Seguindo o rito legislativo, o Projeto de Lei já foi encaminhado para a Câmara dos Deputados e passará por votação nos próximos dias. Se aprovado, o PL 1179/2020 seguirá para a sanção ou veto do Presidente da República.

Muito se fala sobre a insegurança jurídica proporcionada por esse novo adiamento da LGPD, especialmente em relação às atividades laborais que passaram a ser exercidas em regime home office e, consequentemente, tornam-se passíveis de violação por meio de redes domésticas. Além disso, outro fator de visível preocupação refere-se à promoção e divulgação de prontuários e relatórios contendo dados de pessoas infectadas pela COVID-19 através de veículos de comunicação, o que ocasiona, por si só, a violação de dados pessoais sensíveis, uma das modalidades extremamente resguardadas pela legislação.

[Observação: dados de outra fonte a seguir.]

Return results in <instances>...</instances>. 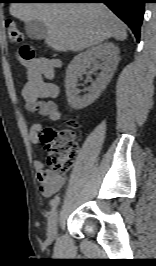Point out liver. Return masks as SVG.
I'll return each mask as SVG.
<instances>
[{"label":"liver","mask_w":156,"mask_h":266,"mask_svg":"<svg viewBox=\"0 0 156 266\" xmlns=\"http://www.w3.org/2000/svg\"><path fill=\"white\" fill-rule=\"evenodd\" d=\"M10 14L23 21H42L45 42L59 52L82 51L113 37L127 38L124 23L102 3H11Z\"/></svg>","instance_id":"liver-1"}]
</instances>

A recomendação, portanto, mesmo diante do possível adiamento da LGPD, seria a adequação dos procedimentos internos conectados à governança corporativa ainda em período de pandemia – especialmente às empresas que ainda não tenham se movimentado nesse sentido –, revisando e atualizando a segurança dos dados manejados a fim de traçar um plano de ação na preservação e utilização de um dos maiores bens individuais na era digital: nossos dados.